У очага стояла Нанетта с ровной спиной, улыбающаяся и словно помолодевшая на десяток лет. Ее добрые и красивые синие глаза, которые достались её младшему сыну, засверкали, и женщина кинулась к Юлиану.
— Сынок! — воскликнула Нанетта и обняла своего Уилла. — Малик мне все рассказал. Спасибо тебе, мой мальчик, спасибо!
— Я рад, что с тобой все хорошо, матушка. — Он ласково погладил старую женщину по спине, и глаза его предательски покраснели. — Как ты себя чувствуешь?
— Замечательно! Я никогда себя так хорошо не чувствовала, Уилл. Столько сил, это просто невозможно… — Женщина, увидев покрасневшие от слез глаза сына, тоже разрыдалась. — Что же с тобой случилось, сынок?
— Много чего, мама, — сквозь слезы произнес Юлиан. В этот момент он вновь стал Уильямом, рыбаком из Вардцев, пусть и ненадолго. Он все ещё продолжал обнимать свою родную мать, не в силах оторваться. — Но я обрел новую семью и сейчас, когда с тобой и с Маликом все хорошо, я отправляюсь в Ноэль.
— Ох, да защитит тебя Ямес, мой мальчик. Я тебя так люблю, сынок! И неважно, кем ты стал. Удачи тебе.
— Спасибо, матушка! — поцеловал женщину в лоб Юлиан и обратился уже к Малику: — Брат, я купил у господина Осгода тот добротный дом у мастерской. Держи бумагу.
Он передал ошарашенному старшему брату купчую, тот повертел ее, но не умея читать, поверил на слово.
— А вот на покупку мебели и одежды, — добавил Юлиан и достал из внутреннего кармана плаща мешочек с даренами — остатками от спора с Сэром Рэем. — Там двести сорок даренов. Вам должно хватить надолго. Только не смей пить.
— Я не пью уже полгода, — проворчал Малик и радостно потянул руки к заветному мешочку.
— Уильям, сынок, я не знаю, как благодарить тебя, — еще пуще разрыдалась сердобольная Нанетта и закрыла лицо руками, а сквозь пальцы побежали слезы.
— Вы моя семья, — мягко улыбнулся Уильям, прислушиваясь.
За дверью послышался топот копыт — похоже, отряд собрался в дорогу и уже ждал молодого Лилле Адана.
— Матушка, мне пора! — произнес Юлиан чистым голосом.
— Погоди… Подержи хоть на руках племянника, его назвали Балином, в честь дедушки, — воскликнула женщина и махнула рукой, подозвав Шарошу.
Та нахмурилась, но подошла, ибо не могла противиться Нанетте.

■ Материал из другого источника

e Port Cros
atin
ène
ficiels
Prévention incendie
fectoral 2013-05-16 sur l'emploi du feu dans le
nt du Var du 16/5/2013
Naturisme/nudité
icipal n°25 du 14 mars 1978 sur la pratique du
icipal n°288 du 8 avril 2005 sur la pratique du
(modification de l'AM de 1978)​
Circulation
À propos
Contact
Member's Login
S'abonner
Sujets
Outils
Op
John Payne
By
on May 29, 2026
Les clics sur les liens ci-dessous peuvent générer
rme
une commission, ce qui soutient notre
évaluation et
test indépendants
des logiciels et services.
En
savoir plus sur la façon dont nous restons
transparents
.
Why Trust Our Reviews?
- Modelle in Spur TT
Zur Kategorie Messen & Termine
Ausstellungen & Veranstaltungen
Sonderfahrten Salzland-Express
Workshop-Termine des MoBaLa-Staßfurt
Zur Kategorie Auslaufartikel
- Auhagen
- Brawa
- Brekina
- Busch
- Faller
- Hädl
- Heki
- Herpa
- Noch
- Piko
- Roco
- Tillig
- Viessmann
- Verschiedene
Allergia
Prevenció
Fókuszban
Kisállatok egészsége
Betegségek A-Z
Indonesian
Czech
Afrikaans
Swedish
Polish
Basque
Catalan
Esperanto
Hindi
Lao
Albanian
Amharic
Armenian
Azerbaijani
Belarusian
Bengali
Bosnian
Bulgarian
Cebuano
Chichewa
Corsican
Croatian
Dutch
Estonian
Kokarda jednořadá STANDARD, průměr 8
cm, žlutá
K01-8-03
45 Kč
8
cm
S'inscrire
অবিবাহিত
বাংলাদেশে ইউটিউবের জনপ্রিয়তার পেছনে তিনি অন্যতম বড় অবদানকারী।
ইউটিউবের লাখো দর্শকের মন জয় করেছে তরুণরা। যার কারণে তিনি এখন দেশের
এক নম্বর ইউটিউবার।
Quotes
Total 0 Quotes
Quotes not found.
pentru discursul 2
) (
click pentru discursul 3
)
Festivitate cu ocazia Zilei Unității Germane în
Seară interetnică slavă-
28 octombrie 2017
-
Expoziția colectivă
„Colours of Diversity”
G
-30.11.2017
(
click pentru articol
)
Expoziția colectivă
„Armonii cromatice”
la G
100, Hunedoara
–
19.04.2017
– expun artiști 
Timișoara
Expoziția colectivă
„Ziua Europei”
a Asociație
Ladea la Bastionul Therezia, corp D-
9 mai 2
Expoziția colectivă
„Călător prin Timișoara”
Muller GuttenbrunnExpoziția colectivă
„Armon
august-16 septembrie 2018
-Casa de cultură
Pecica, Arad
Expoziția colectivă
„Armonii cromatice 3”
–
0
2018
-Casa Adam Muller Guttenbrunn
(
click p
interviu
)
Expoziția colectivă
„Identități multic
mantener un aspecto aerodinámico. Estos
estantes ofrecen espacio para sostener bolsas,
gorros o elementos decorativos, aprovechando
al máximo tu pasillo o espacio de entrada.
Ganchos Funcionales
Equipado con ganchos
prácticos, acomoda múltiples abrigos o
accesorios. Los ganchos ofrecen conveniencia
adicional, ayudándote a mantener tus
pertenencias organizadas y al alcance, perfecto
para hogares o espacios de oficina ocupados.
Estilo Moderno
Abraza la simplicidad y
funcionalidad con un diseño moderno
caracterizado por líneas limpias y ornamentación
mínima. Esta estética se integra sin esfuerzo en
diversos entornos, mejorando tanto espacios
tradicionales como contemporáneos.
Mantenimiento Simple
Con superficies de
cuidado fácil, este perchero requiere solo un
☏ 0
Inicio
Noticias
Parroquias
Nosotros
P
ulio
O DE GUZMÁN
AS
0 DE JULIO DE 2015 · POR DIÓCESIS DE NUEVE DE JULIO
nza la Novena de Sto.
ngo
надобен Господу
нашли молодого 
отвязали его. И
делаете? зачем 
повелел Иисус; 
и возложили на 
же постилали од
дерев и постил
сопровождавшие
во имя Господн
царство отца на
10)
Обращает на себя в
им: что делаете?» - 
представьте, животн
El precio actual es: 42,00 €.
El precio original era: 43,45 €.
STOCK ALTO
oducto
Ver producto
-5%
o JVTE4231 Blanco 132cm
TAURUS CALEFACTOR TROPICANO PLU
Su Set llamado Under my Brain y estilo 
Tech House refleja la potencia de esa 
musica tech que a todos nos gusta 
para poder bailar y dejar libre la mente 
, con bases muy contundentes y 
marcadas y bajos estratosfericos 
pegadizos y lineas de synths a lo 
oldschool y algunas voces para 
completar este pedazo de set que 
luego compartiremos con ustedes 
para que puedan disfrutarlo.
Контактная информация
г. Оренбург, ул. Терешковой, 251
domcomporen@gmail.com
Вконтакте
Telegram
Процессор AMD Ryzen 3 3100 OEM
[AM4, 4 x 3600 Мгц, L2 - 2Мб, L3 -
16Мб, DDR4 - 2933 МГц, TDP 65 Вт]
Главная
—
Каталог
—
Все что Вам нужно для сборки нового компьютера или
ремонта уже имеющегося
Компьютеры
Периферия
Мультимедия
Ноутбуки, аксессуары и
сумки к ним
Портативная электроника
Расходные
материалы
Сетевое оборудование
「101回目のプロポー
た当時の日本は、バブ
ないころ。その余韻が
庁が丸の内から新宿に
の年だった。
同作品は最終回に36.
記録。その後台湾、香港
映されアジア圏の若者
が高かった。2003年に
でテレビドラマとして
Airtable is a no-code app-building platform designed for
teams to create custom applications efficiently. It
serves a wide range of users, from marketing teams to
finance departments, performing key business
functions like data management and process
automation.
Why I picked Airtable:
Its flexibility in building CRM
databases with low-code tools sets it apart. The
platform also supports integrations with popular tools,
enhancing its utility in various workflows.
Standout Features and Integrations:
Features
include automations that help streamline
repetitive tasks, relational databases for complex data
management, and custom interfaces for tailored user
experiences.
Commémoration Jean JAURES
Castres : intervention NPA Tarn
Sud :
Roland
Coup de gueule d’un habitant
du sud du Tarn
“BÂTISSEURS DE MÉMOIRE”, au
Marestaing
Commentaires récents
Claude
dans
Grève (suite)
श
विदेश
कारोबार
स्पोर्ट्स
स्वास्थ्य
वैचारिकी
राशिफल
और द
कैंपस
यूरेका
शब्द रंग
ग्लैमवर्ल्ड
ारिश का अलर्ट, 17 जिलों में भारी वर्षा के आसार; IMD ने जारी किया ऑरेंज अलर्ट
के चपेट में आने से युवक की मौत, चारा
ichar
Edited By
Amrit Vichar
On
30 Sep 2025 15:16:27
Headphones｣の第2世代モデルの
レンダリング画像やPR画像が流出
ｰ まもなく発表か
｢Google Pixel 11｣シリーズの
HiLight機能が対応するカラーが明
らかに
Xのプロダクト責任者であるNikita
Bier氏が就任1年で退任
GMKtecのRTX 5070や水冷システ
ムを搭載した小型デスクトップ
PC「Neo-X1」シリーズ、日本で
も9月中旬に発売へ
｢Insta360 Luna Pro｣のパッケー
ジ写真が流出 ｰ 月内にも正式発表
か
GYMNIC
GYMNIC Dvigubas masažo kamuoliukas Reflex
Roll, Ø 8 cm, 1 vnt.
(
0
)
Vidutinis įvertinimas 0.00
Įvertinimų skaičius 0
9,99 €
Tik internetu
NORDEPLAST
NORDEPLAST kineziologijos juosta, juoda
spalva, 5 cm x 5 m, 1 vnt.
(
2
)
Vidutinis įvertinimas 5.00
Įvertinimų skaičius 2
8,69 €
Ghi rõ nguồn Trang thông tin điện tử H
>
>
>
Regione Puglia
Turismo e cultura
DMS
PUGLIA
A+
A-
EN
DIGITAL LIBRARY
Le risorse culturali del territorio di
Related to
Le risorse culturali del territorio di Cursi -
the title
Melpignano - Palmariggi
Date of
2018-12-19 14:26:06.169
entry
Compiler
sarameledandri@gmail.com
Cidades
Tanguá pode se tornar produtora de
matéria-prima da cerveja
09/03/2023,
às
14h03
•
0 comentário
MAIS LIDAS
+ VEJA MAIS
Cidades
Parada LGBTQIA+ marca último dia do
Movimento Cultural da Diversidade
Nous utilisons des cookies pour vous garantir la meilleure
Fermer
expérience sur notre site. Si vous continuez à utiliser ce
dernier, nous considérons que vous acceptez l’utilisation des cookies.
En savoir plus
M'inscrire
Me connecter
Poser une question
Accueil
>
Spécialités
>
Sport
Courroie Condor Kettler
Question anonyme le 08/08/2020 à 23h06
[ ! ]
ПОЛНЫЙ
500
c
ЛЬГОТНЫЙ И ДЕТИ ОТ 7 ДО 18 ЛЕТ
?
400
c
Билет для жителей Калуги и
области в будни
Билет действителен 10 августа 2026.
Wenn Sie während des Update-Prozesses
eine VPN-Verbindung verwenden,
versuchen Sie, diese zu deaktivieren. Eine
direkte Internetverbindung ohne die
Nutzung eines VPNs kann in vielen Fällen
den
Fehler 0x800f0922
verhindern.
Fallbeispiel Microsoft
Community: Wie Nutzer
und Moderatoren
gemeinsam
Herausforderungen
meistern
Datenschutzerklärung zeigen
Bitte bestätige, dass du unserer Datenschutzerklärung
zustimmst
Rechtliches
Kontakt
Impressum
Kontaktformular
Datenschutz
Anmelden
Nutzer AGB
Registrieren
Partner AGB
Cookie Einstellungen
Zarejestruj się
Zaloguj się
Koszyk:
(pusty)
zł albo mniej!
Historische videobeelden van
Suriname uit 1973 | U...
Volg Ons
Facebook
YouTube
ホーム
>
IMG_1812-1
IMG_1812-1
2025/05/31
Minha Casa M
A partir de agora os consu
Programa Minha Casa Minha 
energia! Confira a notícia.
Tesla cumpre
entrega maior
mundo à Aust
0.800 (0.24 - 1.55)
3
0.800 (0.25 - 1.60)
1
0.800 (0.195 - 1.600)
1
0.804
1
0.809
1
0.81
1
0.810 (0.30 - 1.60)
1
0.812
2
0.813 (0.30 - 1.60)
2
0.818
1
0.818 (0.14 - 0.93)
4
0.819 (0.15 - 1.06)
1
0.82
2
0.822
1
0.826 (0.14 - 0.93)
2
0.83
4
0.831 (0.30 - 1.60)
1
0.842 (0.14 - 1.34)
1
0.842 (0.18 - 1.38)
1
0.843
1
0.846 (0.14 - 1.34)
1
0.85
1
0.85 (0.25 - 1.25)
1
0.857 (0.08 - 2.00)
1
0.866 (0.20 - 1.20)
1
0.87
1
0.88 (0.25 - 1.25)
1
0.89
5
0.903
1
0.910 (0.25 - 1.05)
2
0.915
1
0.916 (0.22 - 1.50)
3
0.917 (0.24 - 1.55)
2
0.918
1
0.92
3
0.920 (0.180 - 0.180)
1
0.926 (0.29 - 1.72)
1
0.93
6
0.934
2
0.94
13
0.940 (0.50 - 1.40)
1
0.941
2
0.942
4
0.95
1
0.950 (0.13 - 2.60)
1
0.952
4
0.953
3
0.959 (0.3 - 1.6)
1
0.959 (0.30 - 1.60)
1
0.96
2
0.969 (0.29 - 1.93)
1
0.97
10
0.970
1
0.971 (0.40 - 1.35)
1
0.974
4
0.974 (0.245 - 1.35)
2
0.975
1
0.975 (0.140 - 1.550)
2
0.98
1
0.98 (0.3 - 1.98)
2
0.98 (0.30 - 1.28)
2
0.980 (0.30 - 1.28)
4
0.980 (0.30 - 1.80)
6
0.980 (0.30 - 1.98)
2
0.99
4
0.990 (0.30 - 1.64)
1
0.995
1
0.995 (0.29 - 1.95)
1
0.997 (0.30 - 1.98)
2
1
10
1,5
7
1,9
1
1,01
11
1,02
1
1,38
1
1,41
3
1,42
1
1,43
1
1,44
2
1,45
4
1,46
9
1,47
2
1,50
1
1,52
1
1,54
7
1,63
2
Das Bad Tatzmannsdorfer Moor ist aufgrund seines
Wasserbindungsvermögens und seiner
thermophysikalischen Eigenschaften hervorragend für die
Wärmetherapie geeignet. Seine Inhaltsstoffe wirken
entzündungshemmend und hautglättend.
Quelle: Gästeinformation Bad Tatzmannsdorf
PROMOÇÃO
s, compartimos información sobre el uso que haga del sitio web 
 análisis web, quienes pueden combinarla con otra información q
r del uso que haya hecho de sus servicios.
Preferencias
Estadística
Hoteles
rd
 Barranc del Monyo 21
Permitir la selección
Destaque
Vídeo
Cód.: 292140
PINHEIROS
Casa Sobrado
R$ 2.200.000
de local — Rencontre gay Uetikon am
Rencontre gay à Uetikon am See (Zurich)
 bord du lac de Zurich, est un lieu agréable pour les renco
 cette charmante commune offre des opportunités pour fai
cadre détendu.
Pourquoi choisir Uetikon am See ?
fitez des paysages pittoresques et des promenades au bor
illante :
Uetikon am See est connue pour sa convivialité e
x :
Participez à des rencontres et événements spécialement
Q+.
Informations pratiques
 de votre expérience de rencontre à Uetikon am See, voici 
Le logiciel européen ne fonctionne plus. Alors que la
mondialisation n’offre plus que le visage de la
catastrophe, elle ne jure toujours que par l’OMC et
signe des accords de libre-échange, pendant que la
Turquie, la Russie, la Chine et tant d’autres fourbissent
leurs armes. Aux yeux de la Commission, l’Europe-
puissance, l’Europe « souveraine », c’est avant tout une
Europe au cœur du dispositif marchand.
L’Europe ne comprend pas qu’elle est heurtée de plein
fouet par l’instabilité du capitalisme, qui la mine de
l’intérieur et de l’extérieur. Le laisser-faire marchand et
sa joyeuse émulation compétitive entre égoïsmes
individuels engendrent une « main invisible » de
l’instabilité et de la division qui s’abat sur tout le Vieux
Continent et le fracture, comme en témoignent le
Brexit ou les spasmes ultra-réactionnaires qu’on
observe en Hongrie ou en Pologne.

С недоверием Шароша передала мирно улюлюкающего карапуза брату ее мужа. Юлиан принял ребенка аккуратно, посмотрел в его еще мало что понимающие голубые глазенки и, недолго подержав пускающего слюни малыша, вернул назад. Он не знал, что с ним делать. Смущенный, он обнял матушку Нанетту, пожал руку брату, кивнул Шароше и вышел на улицу, смахивая слезы счастья.
Кьенс держал за поводья его серого жеребца и, вскочив на коня, Юлиан в последний раз посмотрел на стоявших на пороге мать и брата, ласково улыбнулся им.
— Ну что ж, мой любимый сын, — Мариэльд де Лилле Адан с любовью посмотрела на сына. — Пора к новому дому, в Ноэль.
— Да, матушка, пора, — счастливо вздохнул Юлиан де Лилле Адан.
Отряд медленно направился к деревянным воротам и покинул Варды. Вскоре городок исчез за поворотом, как и прошлая человеческая жизнь рыбака Уильяма, а ныне Юлиана де Лилле Адана.